___ Data for the task
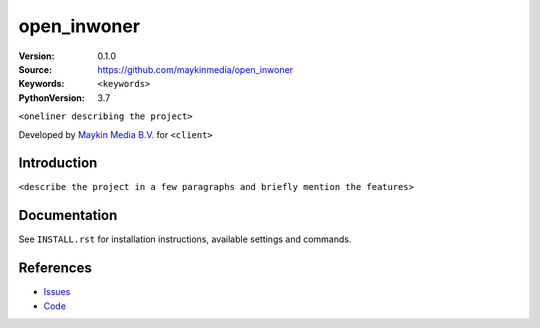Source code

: ==================
open_inwoner
==================

:Version: 0.1.0
:Source: https://github.com/maykinmedia/open_inwoner
:Keywords: ``<keywords>``
:PythonVersion: 3.7

``<oneliner describing the project>``

Developed by `Maykin Media B.V.`_ for ``<client>``


Introduction
============

``<describe the project in a few paragraphs and briefly mention the features>``


Documentation
=============

See ``INSTALL.rst`` for installation instructions, available settings and
commands.


References
==========

* `Issues <https://taiga.maykinmedia.nl/project/open_inwoner>`_
* `Code <https://github.com/maykinmedia/open_inwoner>`_

.. _Maykin Media B.V.: https://www.maykinmedia.nl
______
| What you need to do |
Where a line of the records contains the word "https", copy that line.

| Reply to the exercise |
:Source: https://github.com/maykinmedia/open_inwoner
* `Issues <https://taiga.maykinmedia.nl/project/open_inwoner>`_
* `Code <https://github.com/maykinmedia/open_inwoner>`_
.. _Maykin Media B.V.: https://www.maykinmedia.nl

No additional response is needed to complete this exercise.